TRIESTE – Levente Magyar, viceministro ungherese agli Affari esteri e Commercio ha celebrato come “storico” il momento che, grazie al nuovo terminal del porto di Trieste, riporterà l’Ungheria sul Mediterraneo a 100 anni dalla Prima guerra mondiale.
Le parole dell’esponente del Governo Orban sono state pronunciate durante la visita allo scalo del Friuli Venezia Giulia e consentono di intravvedere una collaborazione forse più ampia di quella prevista dal nuovo insediamento di Adria Port sui terreni dell’ex raffineria Aquila (fra Trieste e Muggia). Difficile non vedere in quel discorso il ricordo dei fasti austroungarici che tanto lustro diedero al porto di Trieste.
Sempre se l’italica, proverbiale buroicrazia non ci metterà del suo per rovinare la possibile festa. Così, quando un giornalista chiede quando diventerà operativo il terminal multipurpose, il viceministro Magyar risponde: «Questo è ciò che tutti si chiedono in Ungheria, perché abbiamo avviato questo progetto nel 2018. È stato allora che il governo ungherese ha iniziato a implementarlo in collaborazione con gli amici italiani. E sono passati sette anni. Quindi in Ungheria la gente si chiede: perché non ci sono ancora navi nel porto? E dobbiamo spiegare ogni volta che è un processo lungo. Occorrono almeno dieci anni dalla decisione iniziale fino alla piena operatività. Ora siamo nella seconda metà di questo percorso».

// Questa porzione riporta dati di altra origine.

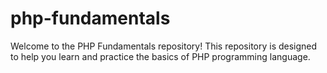 # php-fundamentals
Welcome to the PHP Fundamentals repository! This repository is designed to help you learn and practice the basics of PHP programming language.
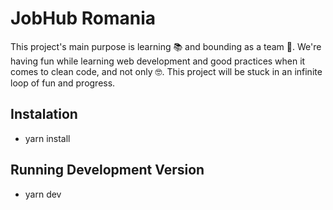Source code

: # JobHub Romania

This project's main purpose is learning 📚 and bounding as a team 🤼. We're having fun while learning web development and good practices when it comes to clean code, and not only 🤓. This project will be stuck in an infinite loop of fun and progress. 

## Instalation

- yarn install

## Running Development Version

- yarn dev

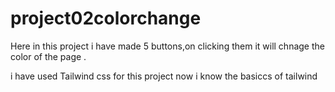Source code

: # project02colorchange

Here in this project i have made 5 buttons,on clicking them it will chnage the color of the page .

i have used Tailwind css for this project now i know the basiccs of tailwind
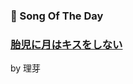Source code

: ### 🎵 Song Of The Day

### [胎児に月はキスをしない](https://open.spotify.com/track/2Ta3g1o5WD4xKgkI2L1Jys)

by 理芽
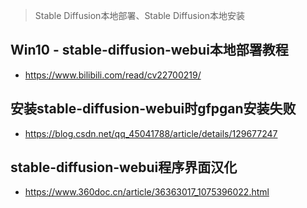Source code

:> Stable Diffusion本地部署、Stable Diffusion本地安装

## Win10 - stable-diffusion-webui本地部署教程
* https://www.bilibili.com/read/cv22700219/

## 安装stable-diffusion-webui时gfpgan安装失败
* https://blog.csdn.net/qq_45041788/article/details/129677247

## stable-diffusion-webui程序界面汉化
* https://www.360doc.cn/article/36363017_1075396022.html
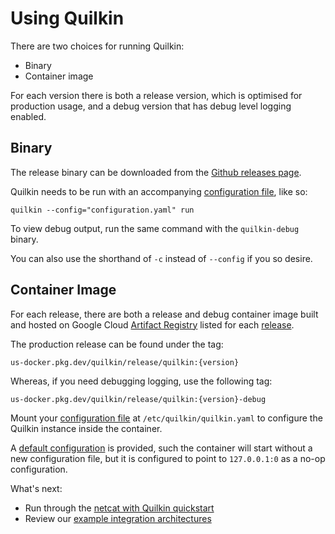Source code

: # Using Quilkin

There are two choices for running Quilkin:

* Binary
* Container image

For each version there is both a release version, which is optimised for production usage, and a debug version that 
has debug level logging enabled.

## Binary

The release binary can be downloaded from the 
[Github releases page](https://github.com/googleforgames/quilkin/releases).

Quilkin needs to be run with an accompanying [configuration file](./proxy-configuration.md), like so:

`quilkin --config="configuration.yaml" run`

To view debug output, run the same command with the `quilkin-debug` binary.

You can also use the shorthand of `-c` instead of `--config` if you so desire.

## Container Image

For each release, there are both a release and debug container image built and hosted on Google Cloud 
[Artifact Registry](https://cloud.google.com/artifact-registry) listed for 
each [release](https://github.com/googleforgames/quilkin/releases).

The production release can be found under the tag: 

`us-docker.pkg.dev/quilkin/release/quilkin:{version}`

Whereas, if you need debugging logging, use the following tag:

`us-docker.pkg.dev/quilkin/release/quilkin:{version}-debug`

Mount your [configuration file](./proxy-configuration.md) at `/etc/quilkin/quilkin.yaml` to configure the Quilkin 
instance inside the container.

A [default configuration](https://github.com/googleforgames/quilkin/blob/main/image/quilkin.yaml)
is provided, such the container will start without a new configuration file, but it is configured to point to 
`127.0.0.1:0` as a no-op configuration.

What's next:

* Run through the [netcat with Quilkin quickstart](./quickstart-netcat.md)
* Review our [example integration architectures](./integrations.md)

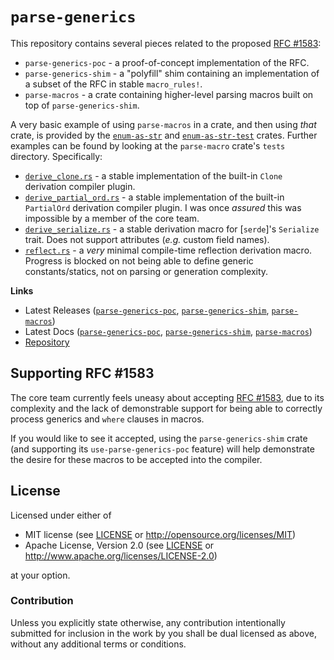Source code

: 
# `parse-generics`

This repository contains several pieces related to the proposed [RFC #1583]:

- `parse-generics-poc` - a proof-of-concept implementation of the RFC.
- `parse-generics-shim` - a "polyfill" shim containing an implementation of a subset of the RFC in stable `macro_rules!`.
- `parse-macros` - a crate containing higher-level parsing macros built on top of `parse-generics-shim`.

A very basic example of using `parse-macros` in a crate, and then using *that* crate, is provided by the [`enum-as-str`](enum-as-str/) and [`enum-as-str-test`](enum-as-str-test/) crates.  Further examples can be found by looking at the `parse-macro` crate's `tests` directory.  Specifically:

- [`derive_clone.rs`](parse-macros/tests/derive_clone.rs) - a stable implementation of the built-in `Clone` derivation compiler plugin.
- [`derive_partial_ord.rs`](parse-macros/tests/derive_partial_ord.rs) - a stable implementation of the built-in `PartialOrd` derivation compiler plugin.  I was once *assured* this was impossible by a member of the core team.
- [`derive_serialize.rs`](parse-macros/tests/derive_serialize.rs) - a stable derivation macro for [`serde`]'s `Serialize` trait.  Does not support attributes (*e.g.* custom field names).
- [`reflect.rs`](parse-macros/tests/reflect.rs) - a *very* minimal compile-time reflection derivation macro.  Progress is blocked on not being able to define generic constants/statics, not on parsing or generation complexity.

**Links**

* Latest Releases ([`parse-generics-poc`](https://crates.io/crates/parse-generics-poc), [`parse-generics-shim`](https://crates.io/crates/parse-generics-shim), [`parse-macros`](https://crates.io/crates/parse-macros))
* Latest Docs ([`parse-generics-poc`](https://danielkeep.github.io/rust-parse-generics/doc/parse_generics_poc/index.html), [`parse-generics-shim`](https://danielkeep.github.io/rust-parse-generics/doc/parse_generics_shim/index.html), [`parse-macros`](https://danielkeep.github.io/rust-parse-generics/doc/parse_macros/index.html))
* [Repository](https://github.com/DanielKeep/rust-parse-generics)

## Supporting RFC #1583

The core team currently feels uneasy about accepting [RFC #1583], due to its complexity and the lack of demonstrable support for being able to correctly process generics and `where` clauses in macros.

If you would like to see it accepted, using the `parse-generics-shim` crate (and supporting its `use-parse-generics-poc` feature) will help demonstrate the desire for these macros to be accepted into the compiler.

[RFC #1583]: https://github.com/rust-lang/rfcs/pull/1583

## License

Licensed under either of

* MIT license (see [LICENSE](LICENSE) or <http://opensource.org/licenses/MIT>)
* Apache License, Version 2.0 (see [LICENSE](LICENSE) or <http://www.apache.org/licenses/LICENSE-2.0>)

at your option.

### Contribution

Unless you explicitly state otherwise, any contribution intentionally submitted for inclusion in the work by you shall be dual licensed as above, without any additional terms or conditions.
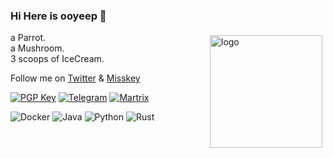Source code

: ### Hi Here is ooyeep 👋

<img src="https://github-readme-stats.vercel.app/api?username=ooyeep&show_icons=true&bg_color=30,e96443,904e95&title_color=fff&text_color=fff" alt="logo" height="180" align="right" style="margin: 5px; margin-bottom: 20px;" />

a Parrot.  
a Mushroom.   
3 scoops of IceCream.  

Follow me on [Twitter](https://twitter.com/ooyeep) & [Misskey](https://nya.one/ooyeep)

[![PGP Key](https://img.shields.io/badge/-PGPkey-0093DD?logo=GNU%20Privacy%20Guard&labelColor=0093DD&logoColor=fff)](https://github.com/ooyeep.gpg)
[![Telegram](https://img.shields.io/badge/-Telegram-2CA5E0?logo=Telegram&labelColor=2CA5E0&logoColor=fff)](https://t.me/ooyeep)
[![Martrix](https://img.shields.io/badge/matrix-000000?style=flat-square&logo=Matrix&logoColor=white)](https://matrix.to/#/@ooyeep:nya.one)

![Docker](https://img.shields.io/badge/Docker-2496ED?style=flat-square&logo=docker&logoColor=ffffff)
![Java](https://img.shields.io/badge/-Java-007396?style=flat-square&logo=java&logoColor=ffffff)
![Python](https://img.shields.io/badge/-Python-3776AB?style=flat-square&logo=python&logoColor=ffffff)
![Rust](https://img.shields.io/badge/Rust-000000?style=flat-square&logo=rust&logoColor=white)

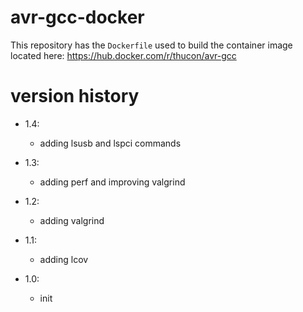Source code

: # avr-gcc-docker

This repository has the `Dockerfile` used to build the container image located here: https://hub.docker.com/r/thucon/avr-gcc

# version history

* 1.4:
  * adding lsusb and lspci commands

* 1.3:
  * adding perf and improving valgrind

* 1.2:
  * adding valgrind

* 1.1:
  * adding lcov

* 1.0:
  * init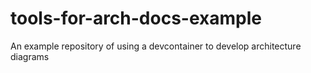 # tools-for-arch-docs-example
An example repository of using a devcontainer to develop architecture diagrams
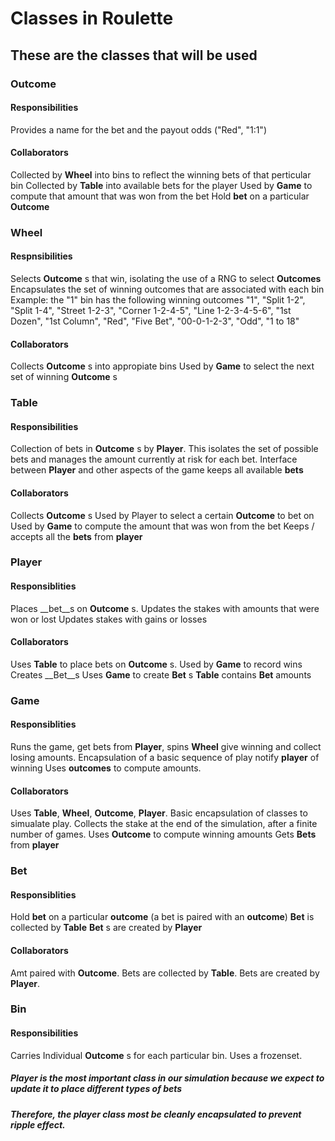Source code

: # Classes in Roulette
## These are the classes that will be used
### Outcome
#### Responsibilities
Provides a name for the bet and the payout odds ("Red", "1:1")
#### Collaborators
Collected by __Wheel__ into bins to reflect the winning bets of that perticular bin
Collected by __Table__ into available bets for the player
Used by __Game__ to compute that amount that was won from the bet
Hold __bet__ on a particular __Outcome__

### Wheel
#### Respnsibilities
Selects __Outcome__ s that win, isolating the use of a RNG to select __Outcomes__
Encapsulates the set of winning outcomes that are associated with each bin
Example: the "1" bin has the following winning outcomes "1", "Split 1-2",
"Split 1-4", "Street 1-2-3", "Corner 1-2-4-5", "Line 1-2-3-4-5-6",
"1st Dozen", "1st Column", "Red", "Five Bet", "00-0-1-2-3", "Odd", "1 to 18"
#### Collaborators
Collects __Outcome__ s into appropiate bins
Used by __Game__ to select the next set of winning __Outcome__ s

### Table
#### Responsibilities
Collection of bets in __Outcome__ s by __Player__.
This isolates the set of possible bets and manages the amount currently at risk
for each bet.
Interface between __Player__ and other aspects of the game
keeps all available __bets__
#### Collaborators
Collects __Outcome__ s
Used by Player to select a certain __Outcome__ to bet on
Used by __Game__ to compute the amount that was won from the bet
Keeps / accepts all the __bets__ from __player__

### Player
#### Responsiblities

Places __bet__s on __Outcome__ s. Updates the stakes with amounts that were won or lost
Updates stakes with gains or losses
#### Collaborators
Uses __Table__ to place bets on __Outcome__ s. Used by __Game__ to record wins  
Creates __Bet__s
Uses __Game__ to create __Bet__ s
__Table__ contains __Bet__ amounts

### Game
#### Responsiblities
Runs the game, get bets from __Player__, spins __Wheel__ give winning and collect losing amounts.
Encapsulation of a basic sequence of play
notify __player__ of winning
Uses __outcomes__ to compute amounts.
#### Collaborators
Uses __Table__, __Wheel__, __Outcome__, __Player__. Basic encapsulation of classes to
simualate play. Collects the stake at the end of the simulation, after a finite number
of games.
Uses __Outcome__ to compute winning amounts
Gets __Bets__ from __player__

### Bet
#### Responsiblities
Hold __bet__ on a particular __outcome__ (a bet is paired with an __outcome__)
__Bet__ is collected by __Table__
__Bet__ s are created by __Player__

#### Collaborators
Amt paired with __Outcome__.
Bets are collected by __Table__.
Bets are created by __Player__.

### Bin
#### Responsibilities
Carries Individual __Outcome__ s for each particular bin. Uses a frozenset.

##### Player is the most important class in our simulation because we expect to update it to place different types of bets
##### Therefore, the player class most be cleanly encapsulated to prevent ripple effect.

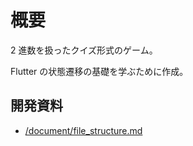# 概要

2 進数を扱ったクイズ形式のゲーム。

Flutter の状態遷移の基礎を学ぶために作成。

## 開発資料

- [/document/file_structure.md](ファイル構成)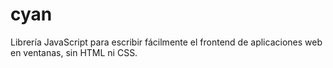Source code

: # cyan
Librería JavaScript para escribir fácilmente el frontend de aplicaciones web en ventanas, sin HTML ni CSS.
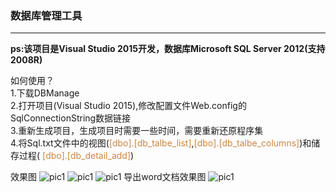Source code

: ###  数据库管理工具

---
**ps:该项目是Visual Studio 2015开发，数据库Microsoft SQL Server 2012(支持2008R)**

如何使用？  
1.下载DBManage  
2.打开项目(Visual Studio 2015),修改配置文件Web.config的SqlConnectionString数据链接     
3.重新生成项目，生成项目时需要一些时间，需要重新还原程序集    
4.将Sql.txt文件中的视图(<font color=#CD853F >[dbo].[db_talbe_list]</font>,<font color=#CD853F >[dbo].[db_talbe_columns]</font>)和储存过程(<font color=#CD853F> [dbo].[db_detail_add]</font>)

效果图
![pic1](http://p044t0c5z.bkt.clouddn.com/2017-11-29_153218.png)
![pic1](http://p044t0c5z.bkt.clouddn.com/2017-11-29_153258.png)
![pic1](http://p044t0c5z.bkt.clouddn.com/2017-11-29_153338.png)
导出word文档效果图
![pic1](http://p044t0c5z.bkt.clouddn.com/2017-11-29_153439.png)
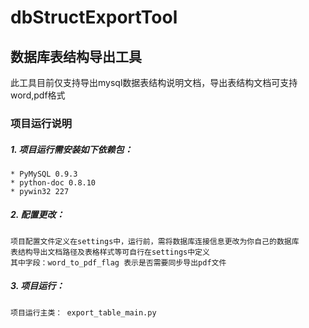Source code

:# dbStructExportTool
## 数据库表结构导出工具
此工具目前仅支持导出mysql数据表结构说明文档，导出表结构文档可支持word,pdf格式

### 项目运行说明
##### 1. 项目运行需安装如下依赖包：
    * PyMySQL 0.9.3
    * python-doc 0.8.10
    * pywin32 227
##### 2. 配置更改：
    项目配置文件定义在settings中，运行前，需将数据库连接信息更改为你自己的数据库
    表结构导出文档路径及表格样式等可自行在settings中定义
    其中字段：word_to_pdf_flag 表示是否需要同步导出pdf文件

##### 3. 项目运行：
    项目运行主类： export_table_main.py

L’esponente politico ungherese ricorda che la visita a Trieste serve a celebrare l’inizio dei lavori (opere di banchinamento in carico all’Autorità di sistema portuale), gli sforzi sin qui messi in campo e l’impegno che servirà a superare la complessa burocrazia ambientale italiana, complicata come quella ungherese.
«Il nostro obiettivo è che entro il 2028 il porto sia operativo, almeno per iniziare le attività. Potremo poi migliorarlo gradualmente, ovviamente. Per noi è un passo storicamente importante, perché bisogna ricordare che l’Ungheria ha perso il suo accesso al mare. Come ha sottolineato il mio collega ministro, da 100 anni l’Ungheria è un Paese senza sbocco sul mare, dalla fine della Prima guerra mondiale, in parte a causa dei conflitti che abbiamo avuto con l’Italia» prosegue Magyar.
«Siamo stati privati dell’accesso al mare, ma siamo diventati abbastanza forti economicamente da avere un volume significativo di esportazioni. E abbiamo bisogno di una nostra via diretta al mare. Stiamo collaborando con Slovenia, Croazia, Romania e i porti tedeschi, ma il nostro miglior alleato in questo progetto si è rivelato essere l’Italia, perché è stata l’unica a dirci: “Venite qui, siete i benvenuti, costruite il vostro porto in collaborazione con noi» dichiara apertamente il viceministro ungherese.
«Quindi, ci sentiamo a casa qui, ci sentiamo accolti, e dovete capire cosa significa per noi, a livello emotivo, tornare sul Mediterraneo grazie a questa opportunità italiana, che si inserisce in un contesto di interessi geopolitici differenti. Stiamo collaborando con Cina, Russia, facciamo parte ovviamente dell’Unione Europea, abbiamo ottimi rapporti con l’amministrazione Trump, quindi abbiamo amici nel mondo, ma non sempre sono amici tra loro. A volte questi rapporti – prosegue il viceministro – hanno portato tensioni in Ungheria o operazioni contro il nostro Paese, come è successo in passato. Attualmente non ci troviamo in una situazione così grave, ma dobbiamo rimanere sempre vigili, perché siamo una nazione relativamente piccola, situata tra Est e Ovest, Nord e Sud. Ma ci siamo abituati: la nostra storia è stata sempre una lotta per proteggere la nostra sovranità. Questo investimento è fondamentale per la nostra indipendenza economica ed è un grande passo avanti per noi, un evento storico. Per questo siamo grati di essere qui oggi».